Es macht piep. Jetzt ist der Speichertank des Mähdreschers voll. Jörg Deinlein fährt zum Hänger. Der gedroschene Raps schießt schwarz aus dem Rohr, innerhalb weniger Sekunden sind ein paar Tonnen auf dem Hänger. Deinlein wendet und erntet weiter. Der nächste Traktor mit Hänger muss gleich kommen.

Die Ernte des Feldes geht ruck zuck. 2,8 Hektar groß ist die Fläche. Kein Problem für den roten Mähdrescher mit dem sieben Meter breiten Mähwerk, den Deinlein mit Lenkrad und Steuerknüppel bedient. Die Fahrerkabine ist klimatisiert. Schwitzen war früher einmal. Draußen hat es knapp 30 Grad. Hier drinnen ist es angenehm kühl. Die Technik lässt einen gewissen Luxus auch bei der Ernte zu. "Das macht Spaß", sagt deshalb Deinlein. Der 42-Jährige hat noch auf einem Mähdrescher ohne Fahrerkabine gelernt. Die Landwirtschaft ist heute wesentlich weiter.
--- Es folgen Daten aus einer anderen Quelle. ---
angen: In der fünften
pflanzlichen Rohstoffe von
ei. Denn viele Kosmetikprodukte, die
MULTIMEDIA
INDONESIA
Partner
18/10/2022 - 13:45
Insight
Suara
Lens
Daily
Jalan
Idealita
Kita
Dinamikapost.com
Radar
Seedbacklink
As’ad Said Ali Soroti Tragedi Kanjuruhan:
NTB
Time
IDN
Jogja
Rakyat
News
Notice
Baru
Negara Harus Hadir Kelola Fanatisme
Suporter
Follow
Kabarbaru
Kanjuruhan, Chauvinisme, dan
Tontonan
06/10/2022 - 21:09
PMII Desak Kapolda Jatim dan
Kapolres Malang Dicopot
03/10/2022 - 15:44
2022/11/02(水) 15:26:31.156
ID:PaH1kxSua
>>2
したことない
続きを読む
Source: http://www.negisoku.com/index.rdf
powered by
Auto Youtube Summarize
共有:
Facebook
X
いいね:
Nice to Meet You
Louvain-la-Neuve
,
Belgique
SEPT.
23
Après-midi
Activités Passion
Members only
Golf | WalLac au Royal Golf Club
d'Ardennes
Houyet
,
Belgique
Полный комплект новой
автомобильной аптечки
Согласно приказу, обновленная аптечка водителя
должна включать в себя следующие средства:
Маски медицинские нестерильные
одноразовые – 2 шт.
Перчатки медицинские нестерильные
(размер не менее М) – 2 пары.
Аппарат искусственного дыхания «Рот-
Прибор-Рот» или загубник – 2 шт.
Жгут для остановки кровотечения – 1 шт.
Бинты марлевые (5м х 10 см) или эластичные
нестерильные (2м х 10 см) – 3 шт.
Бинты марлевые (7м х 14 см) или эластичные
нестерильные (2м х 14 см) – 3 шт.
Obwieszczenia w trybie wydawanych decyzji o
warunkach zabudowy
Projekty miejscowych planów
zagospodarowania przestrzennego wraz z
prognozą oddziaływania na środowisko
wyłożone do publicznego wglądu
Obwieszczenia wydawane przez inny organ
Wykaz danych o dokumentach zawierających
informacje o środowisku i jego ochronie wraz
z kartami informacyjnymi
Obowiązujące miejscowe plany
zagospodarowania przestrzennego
Jörg Deinlein ist Landwirt in Neudorf, einem Ortsteil von Scheßlitz. Mit seinem Bruder Andreas bewirtschaftet er 250 Hektar Fläche: Getreide, Raps und Mais bauen sie an. Alles für die Ferkelzucht. Alles muss beste Qualität haben. Schlechtes Futter ist schlecht für die 330 Mutterschweine.
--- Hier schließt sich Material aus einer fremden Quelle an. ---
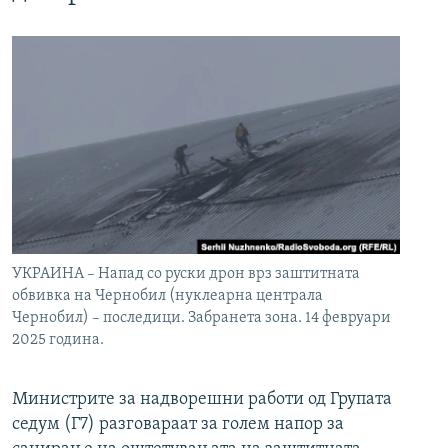
УКРАИНА – Напад со руски дрон врз заштитната
обвивка на Чернобил (нуклеарна централа
Чернобил) – последици. Забранета зона. 14 февруари
2025 година.
Министрите за надворешни работи од Групата
седум (Г7) разговараат за голем напор за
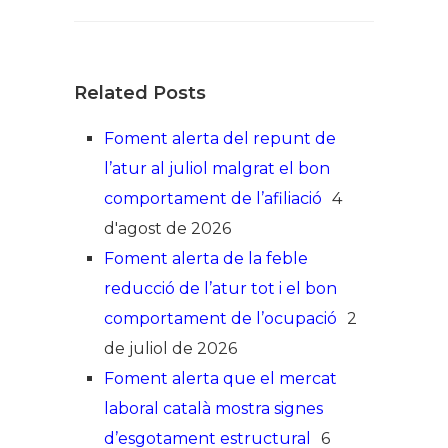
Related Posts
Foment alerta del repunt de
l’atur al juliol malgrat el bon
comportament de l’afiliació
4
d'agost de 2026
Foment alerta de la feble
reducció de l’atur tot i el bon
comportament de l’ocupació
2
de juliol de 2026
Foment alerta que el mercat
laboral català mostra signes
d’esgotament estructural
6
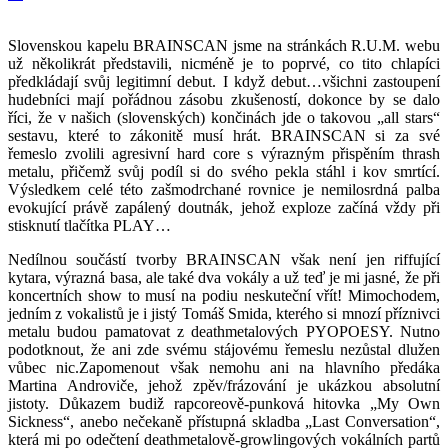
Slovenskou kapelu BRAINSCAN jsme na stránkách R.U.M. webu
už několikrát představili, nicméně je to poprvé, co tito chlapíci
předkládají svůj legitimní debut. I když debut…všichni zastoupení
hudebníci mají pořádnou zásobu zkušeností, dokonce by se dalo
říci, že v našich (slovenských) končinách jde o takovou „all stars“
sestavu, které to zákonitě musí hrát. BRAINSCAN si za své
řemeslo zvolili agresivní hard core s výrazným přispěním thrash
metalu, přičemž svůj podíl si do svého pekla stáhl i kov smrtící.
Výsledkem celé této zašmodrchané rovnice je nemilosrdná palba
evokující právě zapálený doutnák, jehož exploze začíná vždy při
stisknutí tlačítka PLAY…
Nedílnou součástí tvorby BRAINSCAN však není jen riffující
kytara, výrazná basa, ale také dva vokály a už teď je mi jasné, že při
koncertních show to musí na podiu neskuteční vřít! Mimochodem,
jedním z vokalistů je i jistý Tomáš Smida, kterého si mnozí příznivci
metalu budou pamatovat z deathmetalových PYOPOESY. Nutno
podotknout, že ani zde svému stájovému řemeslu nezůstal dlužen
vůbec nic.Zapomenout však nemohu ani na hlavního předáka
Martina Androviče, jehož zpěv/frázování je ukázkou absolutní
jistoty. Důkazem budiž rapcoreově-punková hitovka „My Own
Sickness“, anebo nečekaně přístupná skladba „Last Conversation“,
která mi po odečtení deathmetalově-growlingových vokálních partů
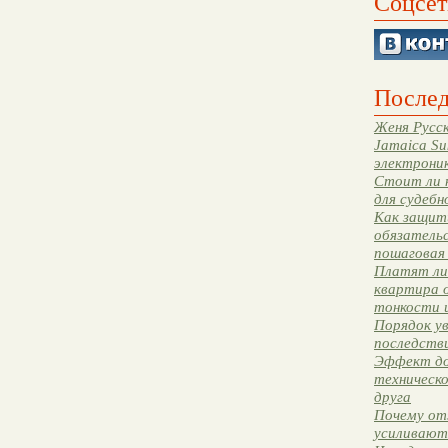
Соцсет
Послед
Женя Русск
Jamaica Su
электрони
Стоит ли 
для судебн
Как защити
обязательс
пошаговая
Платят ли 
квартира 
тонкости 
Порядок ув
последстви
Эффект до
техническ
друга
Почему от
усиливают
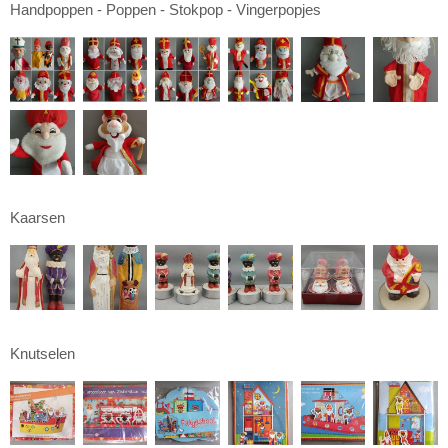
Handpoppen - Poppen - Stokpop - Vingerpopjes
Kaarsen
Knutselen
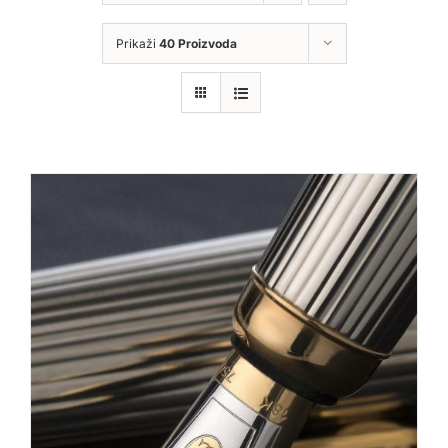
Prikaži
40 Proizvoda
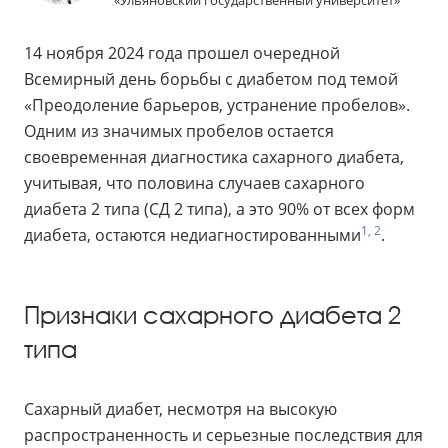
«Ульяновский государственный университет»
14 ноября 2024 года прошел очередной
Всемирный день борьбы с диабетом под темой
«Преодоление барьеров, устранение пробелов».
Одним из значимых пробелов остается
своевременная диагностика сахарного диабета,
учитывая, что половина случаев сахарного
диабета 2 типа (СД 2 типа), а это 90% от всех форм
1, 2
диабета, остаются недиагностированными
.
Признаки сахарного диабета 2
типа
Сахарный диабет, несмотря на высокую
распространенность и серьезные последствия для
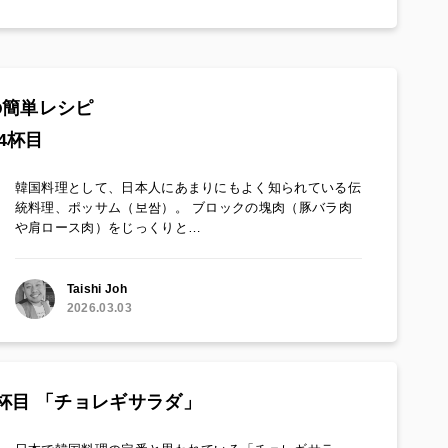
の簡単レシピ
4杯目
韓国料理として、日本人にあまりにもよく知られている伝
統料理、ポッサム（보쌈）。 ブロックの塊肉（豚バラ肉
や肩ロース肉）をじっくりと…
Taishi Joh
2026.03.03
杯目 「チョレギサラダ」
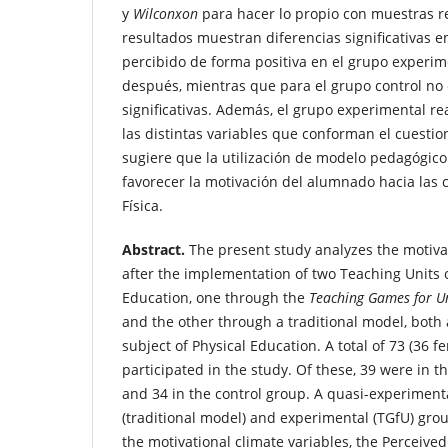
y
Wilconxon
para hacer lo propio con muestras r
resultados muestran diferencias significativas e
percibido de forma positiva en el grupo experime
después, mientras que para el grupo control no 
significativas. Además, el grupo experimental re
las distintas variables que conforman el cuestion
sugiere que la utilización de modelo pedagógic
favorecer la motivación del alumnado hacia las 
Física.
Abstract.
The present study analyzes the motivat
after the implementation of two Teaching Units 
Education, one through the
Teaching Games for U
and the other through a traditional model, both 
subject of Physical Education. A total of 73 (36 
participated in the study. Of these, 39 were in 
and 34 in the control group. A quasi-experiment
(traditional model) and experimental (TGfU) gro
the motivational climate variables, the Perceived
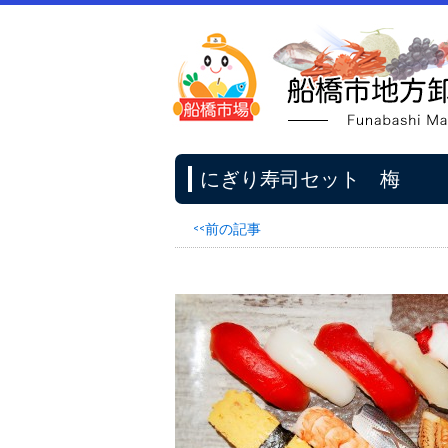
にぎり寿司セット 梅
<<前の記事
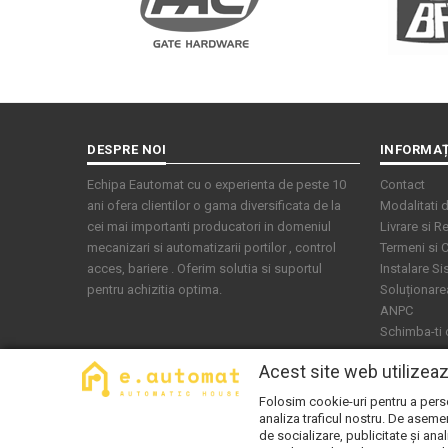
DESPRE NOI
INFORMAȚ
Echipa Eautomat cu o experienta de peste 10
Contact
ani ofera clientilor o gama diversificata de la
Modalitati d
cei mai importanti producatori in domeniul
Livrare si Re
mecanizari si automatizarii portilor , control
Termeni si C
acces, bariere . Oferim solutia si suportul
Instalare S
pentru achizitia optima.
Soluționarea 
ANPC
Schimba-ti
Acest site web utilizea
Folosim cookie-uri pentru a person
analiza traficul nostru. De asemen
de socializare, publicitate și anal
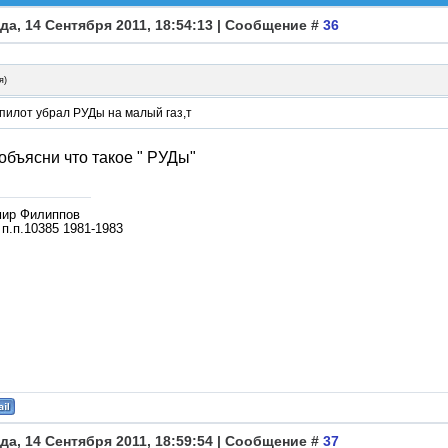
да, 14 Сентября 2011, 18:54:13 | Сообщение #
36
я
)
пилот убрал РУДы на малый газ,т
объясни что такое " РУДы"
ир Филиппов
п.п.10385 1981-1983
да, 14 Сентября 2011, 18:59:54 | Сообщение #
37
Exakte Positionsbestimmung

Da spielt die Technik eine große Rolle. Die klimatisierte Fahrerkabine ist das eine. GPS-Technik etwas viel Entscheidenderes. "Bei uns haben immer mehr Betriebe Interesse an diesen Techniken und setzen sie zunehmend in der Praxis ein", sagt Anton Weig, landwirtschaftlicher Berater vom Amt für Ernährung Landwirtschaft und Forsten (AELF) in Bamberg.

Wie beim Navigationsgerät, das in nahezu jedem Auto inzwischen zu finden ist, wird auch hier via Satellit die exakte Position des Mähdreschers berechnet. Innerhalb von Sekunden hat dann Landwirt Jörg Deinlein auf seinem kleinen Display im Fahrerhaus den Ertrag bestimmt, den der Mähdrescher gerade erst geerntet hat. Deinlein sieht, an welchen Stellen die Qualität des Feldes nicht so gut ist. Wo die Düngung besser werden muss, wo vielleicht aber einfach der Boden schlecht ist.


Auf zwei Zentimeter genau

Deutliche Einsparungen sind so möglich. Zum Beispiel auch beim Saatgut. "Wir haben einen exakteren Saatgutaufwand", sagt Deinlein. Wenn sein Bruder Andreas aussät, dann übernimmt die GPS gestützte Steuerung. Und hält die Spur auf zwei Zentimeter genau. "Mein Bruder ist total entspannt", erzählt Jörg Deinlein. Schließlich braucht der sich nur noch auf die Sämaschine zu konzentrieren - das Fahren entfällt. Die Technik weiß genau, wo was gesät wurde. Früher haben Landwirte zur Sicherheit doppelt gesät. Das ist vorbei.

Billig ist die Technik nicht: Von den fast 1800 Betrieben im Landkreis lohne sich die Investition meist nur für die knapp 120 größeren Unternehmen, die mehr als 100 Hektar bewirtschaften, sagt Anton Weig vom AELF. Doch kleinere Landwirte könnten ebenso profitieren, indem sie Dienstleistungen wie das Dreschen von großen Betrieben erledigen lassen.

So kommt der Mähdrescher von Jörg Deinlein auch bei benachbarten Landwirten zum Einsatz. Personal braucht es nach wie vor: Der Ausbildungsbetrieb beschäftigt zwei Lehrlinge und eine Halbtagskraft. Auch die drei Söhne packen mit an. Technik ersetzt die Arbeitskraft nicht. Aber: Die Präzision ist viel höher, sagt Deinlein.